According to Mark the drummer, Joe didn’t like touring much and turned down many invitations. So, the band usually tours close to home, in places like NYC, Boston, and Pennsylvania.
“I think he was happy. He got what he wanted in Rochester,” Mark explained. “I don’t know that he was ever comfortable with notoriety or getting huge. He experienced enough on the road to see how sucky it is. He had a successful business, and he had his family.”
The Final Set
As the night ends, Joe gently sets down his guitar. Something about this final detail highlights the reality we may be witnessing a living legend in the final chapter of his story, a story that redeems the bluesman at the crossroads. So many musicians have put their music first at the expense of their loved ones, and through fast living, fortune, and fame, they eventually lost themselves, but Joe maintains the integrity of his soul.
“I’m so happy that I did what I did,” Joe told us, showing no regrets.
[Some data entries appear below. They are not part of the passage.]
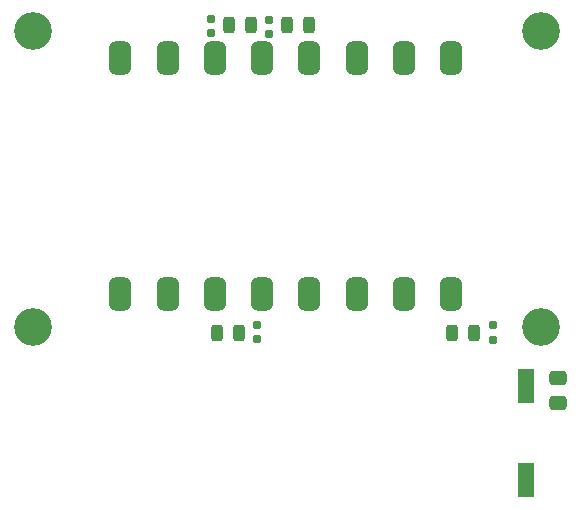
<source format=gtp>
%TF.GenerationSoftware,KiCad,Pcbnew,8.0.8*%
%TF.CreationDate,2025-04-18T09:22:24-04:00*%
%TF.ProjectId,RF4463F30-test-board,52463434-3633-4463-9330-2d746573742d,rev?*%
%TF.SameCoordinates,Original*%
%TF.FileFunction,Paste,Top*%
%TF.FilePolarity,Positive*%
%FSLAX46Y46*%
G04 Gerber Fmt 4.6, Leading zero omitted, Abs format (unit mm)*
G04 Created by KiCad (PCBNEW 8.0.8) date 2025-04-18 09:22:24*
%MOMM*%
%LPD*%
G01*
G04 APERTURE LIST*
G04 Aperture macros list*
%AMRoundRect*
0 Rectangle with rounded corners*
0 $1 Rounding radius*
0 $2 $3 $4 $5 $6 $7 $8 $9 X,Y pos of 4 corners*
0 Add a 4 corners polygon primitive as box body*
4,1,4,$2,$3,$4,$5,$6,$7,$8,$9,$2,$3,0*
0 Add four circle primitives for the rounded corners*
1,1,$1+$1,$2,$3*
1,1,$1+$1,$4,$5*
1,1,$1+$1,$6,$7*
1,1,$1+$1,$8,$9*
0 Add four rect primitives between the rounded corners*
20,1,$1+$1,$2,$3,$4,$5,0*
20,1,$1+$1,$4,$5,$6,$7,0*
20,1,$1+$1,$6,$7,$8,$9,0*
20,1,$1+$1,$8,$9,$2,$3,0*%
G04 Aperture macros list end*
%ADD10C,3.200000*%
%ADD11R,1.470000X3.000000*%
%ADD12RoundRect,0.160000X-0.160000X0.197500X-0.160000X-0.197500X0.160000X-0.197500X0.160000X0.197500X0*%
%ADD13RoundRect,0.243750X0.243750X0.456250X-0.243750X0.456250X-0.243750X-0.456250X0.243750X-0.456250X0*%
%ADD14RoundRect,0.250000X-0.475000X0.337500X-0.475000X-0.337500X0.475000X-0.337500X0.475000X0.337500X0*%
%ADD15RoundRect,0.243750X-0.243750X-0.456250X0.243750X-0.456250X0.243750X0.456250X-0.243750X0.456250X0*%
%ADD16RoundRect,0.450000X-0.450000X0.950000X-0.450000X-0.950000X0.450000X-0.950000X0.450000X0.950000X0*%
%ADD17RoundRect,0.160000X0.160000X-0.197500X0.160000X0.197500X-0.160000X0.197500X-0.160000X-0.197500X0*%
G04 APERTURE END LIST*
D10*
%TO.C,H1*%
X183000000Y-103000000D03*
%TD*%
D11*
%TO.C,FB1*%
X181800000Y-116000000D03*
X181800000Y-108000000D03*
%TD*%
D12*
%TO.C,R2*%
X155062500Y-76977500D03*
X155062500Y-78172500D03*
%TD*%
D13*
%TO.C,IRQ1*%
X157437500Y-103500000D03*
X155562500Y-103500000D03*
%TD*%
D14*
%TO.C,C1*%
X184500000Y-107362500D03*
X184500000Y-109437500D03*
%TD*%
D15*
%TO.C,GPIO1*%
X156625000Y-77500000D03*
X158500000Y-77500000D03*
%TD*%
%TO.C,GPIO0*%
X161492500Y-77465000D03*
X163367500Y-77465000D03*
%TD*%
D10*
%TO.C,H2*%
X140000000Y-103000000D03*
%TD*%
D12*
%TO.C,R1*%
X159000000Y-102887500D03*
X159000000Y-104082500D03*
%TD*%
D10*
%TO.C,H3*%
X183000000Y-78000000D03*
%TD*%
%TO.C,H4*%
X140000000Y-78000000D03*
%TD*%
D12*
%TO.C,R3*%
X160000000Y-77000000D03*
X160000000Y-78195000D03*
%TD*%
D16*
%TO.C,RF4463F1*%
X175417500Y-100235000D03*
X171417500Y-100235000D03*
X167417500Y-100235000D03*
X163417500Y-100235000D03*
X159417500Y-100235000D03*
X155417500Y-100235000D03*
X151417500Y-100235000D03*
X147417500Y-100235000D03*
X147417500Y-80235000D03*
X151417500Y-80235000D03*
X155417500Y-80235000D03*
X159417500Y-80235000D03*
X163417500Y-80235000D03*
X167417500Y-80235000D03*
X171417500Y-80235000D03*
X175417500Y-80235000D03*
%TD*%
D17*
%TO.C,R4*%
X179000000Y-104097500D03*
X179000000Y-102902500D03*
%TD*%
D13*
%TO.C,5v0*%
X177375000Y-103500000D03*
X175500000Y-103500000D03*
%TD*%
M02*

</source>
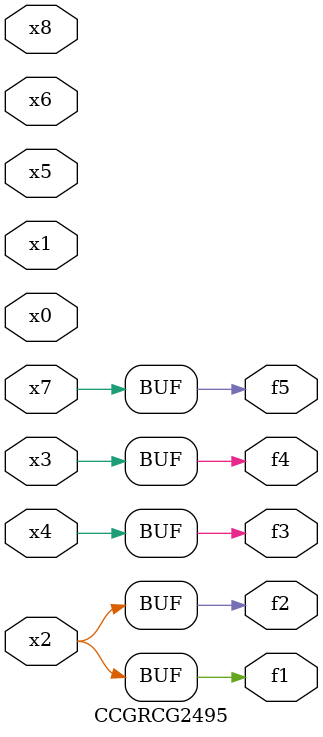
<source format=v>
module CCGRCG2495(
	input x0, x1, x2, x3, x4, x5, x6, x7, x8,
	output f1, f2, f3, f4, f5
);
	assign f1 = x2;
	assign f2 = x2;
	assign f3 = x4;
	assign f4 = x3;
	assign f5 = x7;
endmodule

</source>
Joe now ranks among the greatest blues guitarists that ever lived. He has several acclaimed albums and even performed for the inauguration gala of U.S. President George H.W. Bush. In 2017, he was inducted into the Rochester Music Hall of Fame, a tribute to honor the bluesman who made the city his home. The beauty of Joe’s story is that he chose family over fame at his own personal crossroads. Now, we see in his final pages that he won it all—his loved ones, the music, and a city that loves him.